I used to find it impossible to admit to my mistakes and failings.

I’d drag myself over hot coals for the slightest misdemeanour, but outing myself to somebody else? Not a fucking chance. I think I thought everyone else was a whole lot closer to perfect than I was, and the only way I could ever be remotely accepted by anyone was to at least pretend that I was too.

When I was younger, this resulted in me snaring myself in kneejerk denials that led to bizarre, convoluted, improv lie-trains that surely weren’t fooling anyone. As I grew up, I calmed my powerful instinct to deny, and instead developed a more sophisticated tactic of mitigating my blame. I also learned to skirt around the lie; to say true but misleading or distracting things that let me avoid disclosing the dirt.

I always felt guilty about trying to shirk the guilt, so I was always struggling to change my behaviour. But the shame within me was just so crippling that I was never wholly successful. I could never fully own my shortcomings.

A few years ago, I was working for board at a family homestead in Northern California and one of my hosts took me into San Francisco to meet her friend who was flying in. We were meeting in a jazz bar, and after we found parking, there was a short walk up a decently inclined street. I hadn’t given it a thought, and started walking at my usual pace when my host had to stop me. She was very overweight and couldn’t keep up.

She told me about how she could barely walk a block these days, and hills got her out of breath in a few steps, as we made our slow and staggered ascent. What she described, and what I could see, was a reality I couldn’t imagine, and had my mind reeling at the countless implications it must have for every moment of her life.

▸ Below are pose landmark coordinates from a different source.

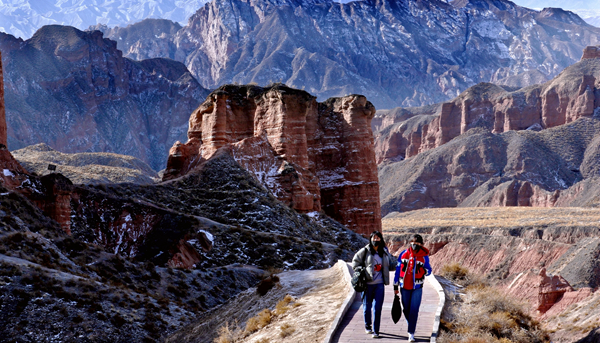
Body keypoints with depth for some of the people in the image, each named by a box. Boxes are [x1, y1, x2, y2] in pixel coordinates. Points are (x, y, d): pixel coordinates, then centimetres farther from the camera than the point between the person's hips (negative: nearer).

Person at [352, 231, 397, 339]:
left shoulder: (384, 252, 8)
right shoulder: (365, 251, -2)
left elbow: (391, 264, 20)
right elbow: (355, 263, 5)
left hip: (379, 284, 2)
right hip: (367, 284, -1)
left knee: (377, 307, -4)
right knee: (367, 305, 10)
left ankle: (376, 330, 3)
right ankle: (367, 326, 31)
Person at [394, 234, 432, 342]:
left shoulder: (424, 256, -1)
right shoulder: (403, 254, 2)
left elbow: (429, 270, 6)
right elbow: (398, 269, 7)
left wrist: (424, 270, -19)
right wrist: (395, 286, 8)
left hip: (417, 287, -2)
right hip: (405, 286, 2)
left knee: (414, 310, -7)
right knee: (406, 309, 10)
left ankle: (411, 333, -4)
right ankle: (411, 326, 34)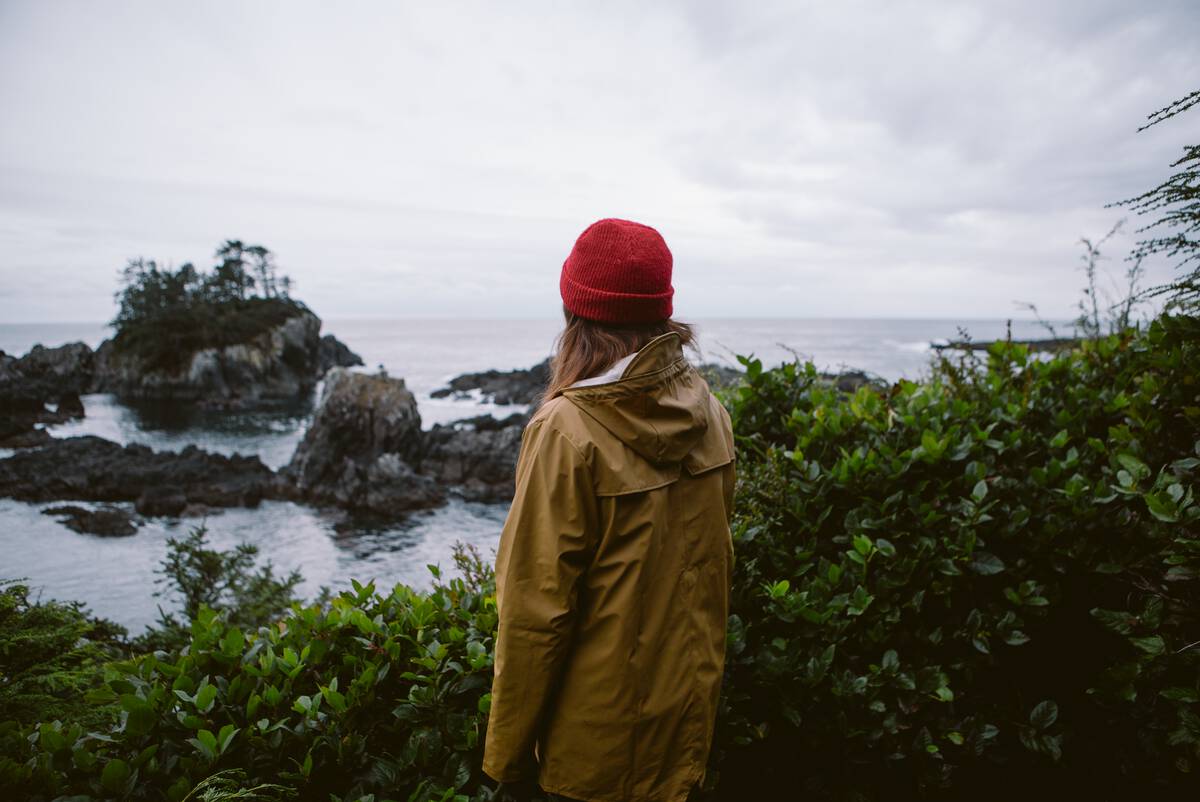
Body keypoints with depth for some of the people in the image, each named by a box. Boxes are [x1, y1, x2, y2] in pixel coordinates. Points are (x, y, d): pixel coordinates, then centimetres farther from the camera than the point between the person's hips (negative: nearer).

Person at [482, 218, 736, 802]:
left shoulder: (567, 430, -24)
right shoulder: (709, 414, -6)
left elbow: (536, 610, -21)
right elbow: (715, 562, 5)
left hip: (597, 737, -5)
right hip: (690, 713, 5)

But then, more strikingly, she very matter-of-factly told me how deeply it bothered her, how it was a very real, very big problem in her life that she was very aware of, and how simultaneously she was very aware of the fact she was doing absolutely nothing about it. No excuses, no complaining, no sugarcoating, no joking, no agenda – just a plain, simple describing of the very personal facts in a totally casual, unloaded way.

This was a quality of hers that I saw displayed a number of times while I stayed there. She just owned herself and her flaws entirely. Fucking wow. I want that level of bravery. I think that was the first time I’d really seen true authenticity modelled to me in the real world. It was inspiring, and it stayed with me.

There are still certain areas of my life that I find it difficult to own up to, but damn have I come a long way. Finding a metric to aspire to instead of a metric to fear made all the difference.